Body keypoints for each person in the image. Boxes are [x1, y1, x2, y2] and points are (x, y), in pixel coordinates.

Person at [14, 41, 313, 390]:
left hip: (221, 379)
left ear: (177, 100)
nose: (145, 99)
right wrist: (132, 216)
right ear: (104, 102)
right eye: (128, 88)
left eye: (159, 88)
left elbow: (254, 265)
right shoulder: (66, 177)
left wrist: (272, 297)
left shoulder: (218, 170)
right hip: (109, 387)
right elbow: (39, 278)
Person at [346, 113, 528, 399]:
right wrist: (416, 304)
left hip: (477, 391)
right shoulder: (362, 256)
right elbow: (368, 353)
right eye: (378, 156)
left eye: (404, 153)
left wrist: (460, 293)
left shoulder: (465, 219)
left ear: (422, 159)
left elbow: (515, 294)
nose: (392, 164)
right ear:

■ YOUR OBJECTIVE ■
Your task is to find each line in the entries that contains the string "left" and copy it.

■ RESPONSE BELOW ■
left hip: (221, 379)
left ear: (177, 100)
left eye: (159, 88)
left elbow: (254, 265)
left wrist: (272, 297)
left shoulder: (218, 170)
left hip: (477, 391)
left eye: (404, 153)
left wrist: (460, 293)
left shoulder: (465, 219)
left ear: (422, 159)
left elbow: (515, 294)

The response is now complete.